Material for this exercise:

....

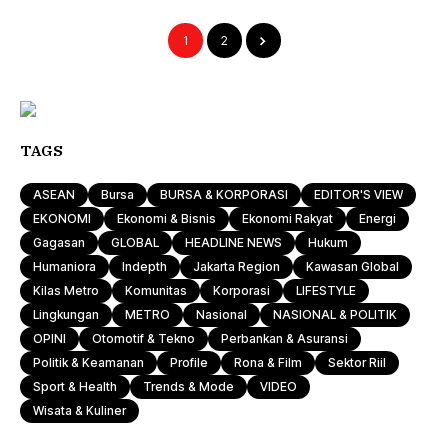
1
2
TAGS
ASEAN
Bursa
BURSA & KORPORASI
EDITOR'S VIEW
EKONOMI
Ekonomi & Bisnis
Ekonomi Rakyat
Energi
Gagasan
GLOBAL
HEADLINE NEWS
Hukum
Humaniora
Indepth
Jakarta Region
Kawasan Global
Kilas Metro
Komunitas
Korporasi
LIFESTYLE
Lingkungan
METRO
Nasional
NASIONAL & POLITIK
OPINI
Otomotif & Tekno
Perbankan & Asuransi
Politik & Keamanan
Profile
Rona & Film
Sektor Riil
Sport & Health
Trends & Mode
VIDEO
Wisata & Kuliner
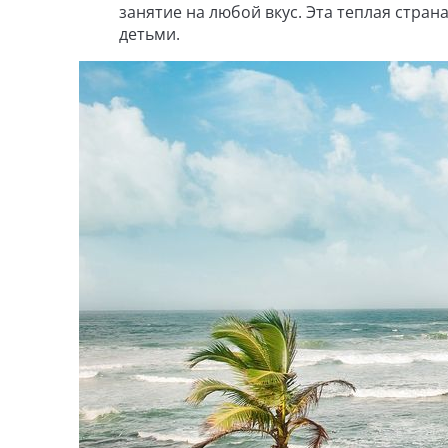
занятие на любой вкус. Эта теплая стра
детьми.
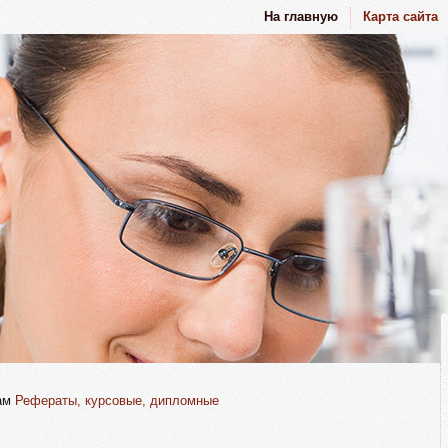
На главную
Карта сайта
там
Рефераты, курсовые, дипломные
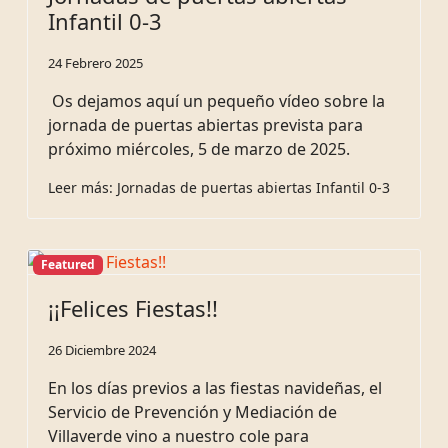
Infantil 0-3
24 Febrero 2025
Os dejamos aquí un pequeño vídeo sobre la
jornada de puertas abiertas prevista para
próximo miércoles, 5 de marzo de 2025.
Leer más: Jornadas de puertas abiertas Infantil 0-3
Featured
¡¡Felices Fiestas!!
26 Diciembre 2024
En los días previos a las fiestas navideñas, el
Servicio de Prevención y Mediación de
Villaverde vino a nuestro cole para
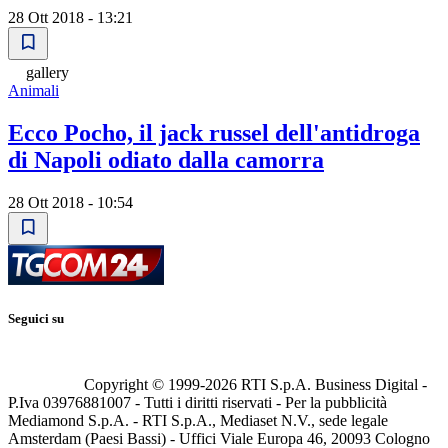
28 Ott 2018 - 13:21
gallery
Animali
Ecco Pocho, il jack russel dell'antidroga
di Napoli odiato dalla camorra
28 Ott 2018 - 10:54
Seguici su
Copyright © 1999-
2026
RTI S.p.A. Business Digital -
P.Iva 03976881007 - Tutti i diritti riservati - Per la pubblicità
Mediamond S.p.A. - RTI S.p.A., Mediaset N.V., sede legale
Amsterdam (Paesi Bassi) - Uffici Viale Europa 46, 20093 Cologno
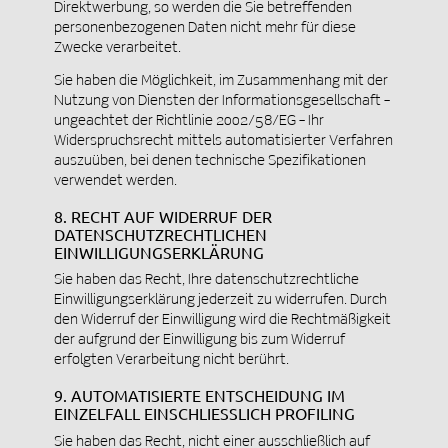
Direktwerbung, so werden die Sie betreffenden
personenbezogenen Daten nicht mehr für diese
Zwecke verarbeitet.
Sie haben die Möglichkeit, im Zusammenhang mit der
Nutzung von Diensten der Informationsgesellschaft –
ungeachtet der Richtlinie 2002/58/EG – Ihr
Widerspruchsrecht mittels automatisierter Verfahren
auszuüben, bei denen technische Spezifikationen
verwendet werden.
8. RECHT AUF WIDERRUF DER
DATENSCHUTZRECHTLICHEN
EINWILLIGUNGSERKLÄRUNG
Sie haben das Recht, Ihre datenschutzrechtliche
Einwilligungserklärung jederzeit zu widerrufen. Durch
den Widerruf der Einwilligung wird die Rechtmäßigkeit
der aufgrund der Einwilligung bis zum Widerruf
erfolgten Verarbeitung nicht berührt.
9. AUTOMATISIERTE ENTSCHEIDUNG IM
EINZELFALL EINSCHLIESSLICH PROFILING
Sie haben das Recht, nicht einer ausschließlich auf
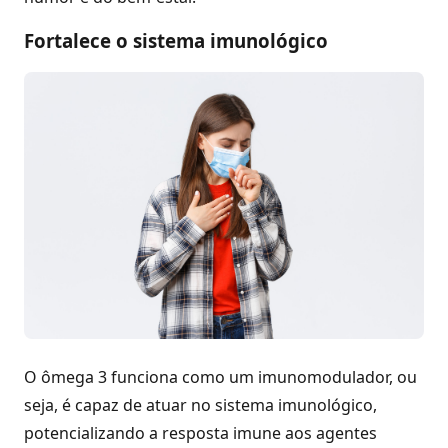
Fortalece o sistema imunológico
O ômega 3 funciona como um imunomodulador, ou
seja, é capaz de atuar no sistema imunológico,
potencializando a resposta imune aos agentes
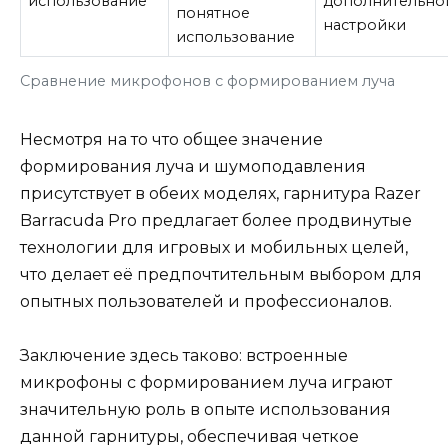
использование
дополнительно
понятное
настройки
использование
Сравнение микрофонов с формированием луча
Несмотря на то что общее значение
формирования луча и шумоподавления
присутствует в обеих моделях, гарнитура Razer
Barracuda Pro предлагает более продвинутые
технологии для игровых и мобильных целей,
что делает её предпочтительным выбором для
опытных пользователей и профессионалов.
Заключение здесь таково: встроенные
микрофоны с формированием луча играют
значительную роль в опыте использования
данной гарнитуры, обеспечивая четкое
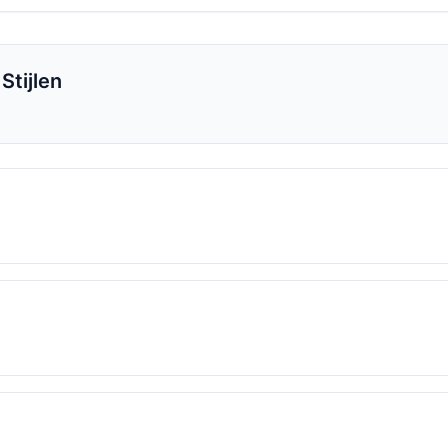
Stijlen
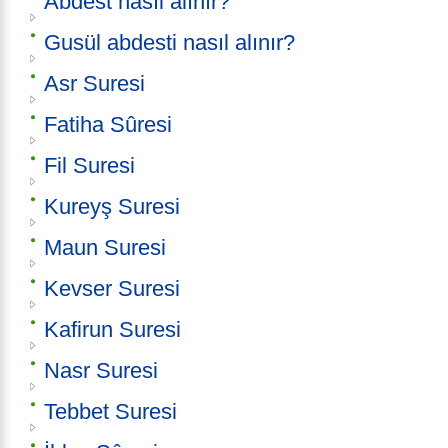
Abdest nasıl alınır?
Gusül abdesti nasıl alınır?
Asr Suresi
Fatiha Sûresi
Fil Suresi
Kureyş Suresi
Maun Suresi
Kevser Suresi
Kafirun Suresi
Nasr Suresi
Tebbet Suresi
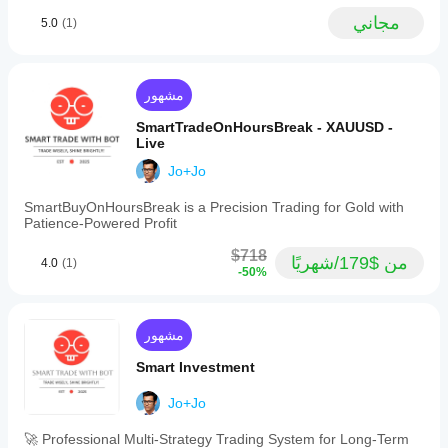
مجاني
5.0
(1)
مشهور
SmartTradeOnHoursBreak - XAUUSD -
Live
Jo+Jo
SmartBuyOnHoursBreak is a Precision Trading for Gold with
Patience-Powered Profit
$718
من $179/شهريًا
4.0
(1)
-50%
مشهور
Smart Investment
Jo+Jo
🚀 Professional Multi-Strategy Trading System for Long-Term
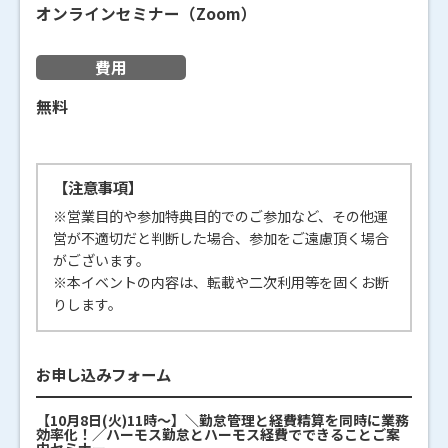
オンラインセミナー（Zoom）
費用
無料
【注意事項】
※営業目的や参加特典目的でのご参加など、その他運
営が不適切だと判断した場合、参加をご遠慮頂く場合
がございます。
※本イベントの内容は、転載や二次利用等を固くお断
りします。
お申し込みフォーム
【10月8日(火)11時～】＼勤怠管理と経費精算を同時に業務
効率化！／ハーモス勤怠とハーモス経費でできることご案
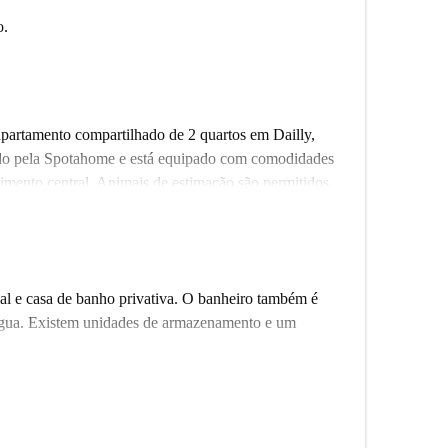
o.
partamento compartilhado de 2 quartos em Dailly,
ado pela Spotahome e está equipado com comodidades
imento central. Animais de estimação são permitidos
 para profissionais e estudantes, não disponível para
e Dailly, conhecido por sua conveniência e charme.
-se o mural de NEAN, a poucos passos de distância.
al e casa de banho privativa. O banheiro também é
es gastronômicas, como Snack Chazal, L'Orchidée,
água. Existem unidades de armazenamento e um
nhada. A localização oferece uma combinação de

....

Request: Render every line of text read from the items above as a Markdown table with two columns, Row and Line, numbering the rows in order. Skip blank lines, and leave the pictures out of the answer.

Result below:
| Row | Line |
|---|---|
| 1 | 1 |
| 2 | 2 |
| 3 | TAGS |
| 4 | ASEAN |
| 5 | Bursa |
| 6 | BURSA & KORPORASI |
| 7 | EDITOR'S VIEW |
| 8 | EKONOMI |
| 9 | Ekonomi & Bisnis |
| 10 | Ekonomi Rakyat |
| 11 | Energi |
| 12 | Gagasan |
| 13 | GLOBAL |
| 14 | HEADLINE NEWS |
| 15 | Hukum |
| 16 | Humaniora |
| 17 | Indepth |
| 18 | Jakarta Region |
| 19 | Kawasan Global |
| 20 | Kilas Metro |
| 21 | Komunitas |
| 22 | Korporasi |
| 23 | LIFESTYLE |
| 24 | Lingkungan |
| 25 | METRO |
| 26 | Nasional |
| 27 | NASIONAL & POLITIK |
| 28 | OPINI |
| 29 | Otomotif & Tekno |
| 30 | Perbankan & Asuransi |
| 31 | Politik & Keamanan |
| 32 | Profile |
| 33 | Rona & Film |
| 34 | Sektor Riil |
| 35 | Sport & Health |
| 36 | Trends & Mode |
| 37 | VIDEO |
| 38 | Wisata & Kuliner |
| 39 | занятие на любой вкус. Эта теплая стра |
| 40 | детьми. |
| 41 | На главную |
| 42 | Карта сайта |
| 43 | там |
| 44 | Рефераты, курсовые, дипломные |
| 45 | Infantil 0-3 |
| 46 | 24 Febrero 2025 |
| 47 | Os dejamos aquí un pequeño vídeo sobre la |
| 48 | jornada de puertas abiertas prevista para |
| 49 | próximo miércoles, 5 de marzo de 2025. |
| 50 | Leer más: Jornadas de puertas abiertas Infantil 0-3 |
| 51 | Featured |
| 52 | ¡¡Felices Fiestas!! |
| 53 | 26 Diciembre 2024 |
| 54 | En los días previos a las fiestas navideñas, el |
| 55 | Servicio de Prevención y Mediación de |
| 56 | Villaverde vino a nuestro cole para |
| 57 | 28 Ott 2018 - 13:21 |
| 58 | gallery |
| 59 | Animali |
| 60 | Ecco Pocho, il jack russel dell'antidroga |
| 61 | di Napoli odiato dalla camorra |
| 62 | 28 Ott 2018 - 10:54 |
| 63 | Seguici su |
| 64 | Copyright © 1999- |
| 65 | 2026 |
| 66 | RTI S.p.A. Business Digital - |
| 67 | P.Iva 03976881007 - Tutti i diritti riservati - Per la pubblicità |
| 68 | Mediamond S.p.A. - RTI S.p.A., Mediaset N.V., sede legale |
| 69 | Amsterdam (Paesi Bassi) - Uffici Viale Europa 46, 20093 Cologno |
| 70 | Direktwerbung, so werden die Sie betreffenden |
| 71 | personenbezogenen Daten nicht mehr für diese |
| 72 | Zwecke verarbeitet. |
| 73 | Sie haben die Möglichkeit, im Zusammenhang mit der |
| 74 | Nutzung von Diensten der Informationsgesellschaft – |
| 75 | ungeachtet der Richtlinie 2002/58/EG – Ihr |
| 76 | Widerspruchsrecht mittels automatisierter Verfahren |
| 77 | auszuüben, bei denen technische Spezifikationen |
| 78 | verwendet werden. |
| 79 | 8. RECHT AUF WIDERRUF DER |
| 80 | DATENSCHUTZRECHTLICHEN |
| 81 | EINWILLIGUNGSERKLÄRUNG |
| 82 | Sie haben das Recht, Ihre datenschutzrechtliche |
| 83 | Einwilligungserklärung jederzeit zu widerrufen. Durch |
| 84 | den Widerruf der Einwilligung wird die Rechtmäßigkeit |
| 85 | der aufgrund der Einwilligung bis zum Widerruf |
| 86 | erfolgten Verarbeitung nicht berührt. |
| 87 | 9. AUTOMATISIERTE ENTSCHEIDUNG IM |
| 88 | EINZELFALL EINSCHLIESSLICH PROFILING |
| 89 | Sie haben das Recht, nicht einer ausschließlich auf |
| 90 | Fortalece o sistema imunológico |
| 91 | O ômega 3 funciona como um imunomodulador, ou |
| 92 | seja, é capaz de atuar no sistema imunológico, |
| 93 | potencializando a resposta imune aos agentes |
| 94 | использование |
| 95 | дополнительно |
| 96 | понятное |
| 97 | настройки |
| 98 | использование |
| 99 | Сравнение микрофонов с формированием луча |
| 100 | Несмотря на то что общее значение |
| 101 | формирования луча и шумоподавления |
| 102 | присутствует в обеих моделях, гарнитура Razer |
| 103 | Barracuda Pro предлагает более продвинутые |
| 104 | технологии для игровых и мобильных целей, |
| 105 | что делает её предпочтительным выбором для |
| 106 | опытных пользователей и профессионалов. |
| 107 | Заключение здесь таково: встроенные |
| 108 | микрофоны с формированием луча играют |
| 109 | значительную роль в опыте использования |
| 110 | данной гарнитуры, обеспечивая четкое |
| 111 | Stijlen |
| 112 | Abdest nasıl alınır? |
| 113 | Gusül abdesti nasıl alınır? |
| 114 | Asr Suresi |
| 115 | Fatiha Sûresi |
| 116 | Fil Suresi |
| 117 | Kureyş Suresi |
| 118 | Maun Suresi |
| 119 | Kevser Suresi |
| 120 | Kafirun Suresi |
| 121 | Nasr Suresi |
| 122 | Tebbet Suresi |
| 123 | مجاني |
| 124 | 5.0 |
| 125 | (1) |
| 126 | مشهور |
| 127 | SmartTradeOnHoursBreak - XAUUSD - |
| 128 | Live |
| 129 | Jo+Jo |
| 130 | SmartBuyOnHoursBreak is a Precision Trading for Gold with |
| 131 | Patience-Powered Profit |
| 132 | $718 |
| 133 | من $179/شهريًا |
| 134 | 4.0 |
| 135 | (1) |
| 136 | -50% |
| 137 | مشهور |
| 138 | Smart Investment |
| 139 | Jo+Jo |
| 140 | 🚀 Professional Multi-Strategy Trading System for Long-Term |
| 141 | オンラインセミナー（Zoom） |
| 142 | 費用 |
| 143 | 無料 |
| 144 | 【注意事項】 |
| 145 | ※営業目的や参加特典目的でのご参加など、その他運 |
| 146 | 営が不適切だと判断した場合、参加をご遠慮頂く場合 |
| 147 | がございます。 |
| 148 | ※本イベントの内容は、転載や二次利用等を固くお断 |
| 149 | りします。 |
| 150 | お申し込みフォーム |
| 151 | 【10月8日(火)11時～】＼勤怠管理と経費精算を同時に業務 |
| 152 | 効率化！／ハーモス勤怠とハーモス経費でできることご案 |
| 153 | o. |
| 154 | partamento compartilhado de 2 quartos em Dailly, |
| 155 | ado pela Spotahome e está equipado com comodidades |
| 156 | imento central. Animais de estimação são permitidos |
| 157 |  para profissionais e estudantes, não disponível para |
| 158 | e Dailly, conhecido por sua conveniência e charme. |
| 159 | -se o mural de NEAN, a poucos passos de distância. |
| 160 | al e casa de banho privativa. O banheiro também é |
| 161 | es gastronômicas, como Snack Chazal, L'Orchidée, |
| 162 | água. Existem unidades de armazenamento e um |
| 163 | nhada. A localização oferece uma combinação de |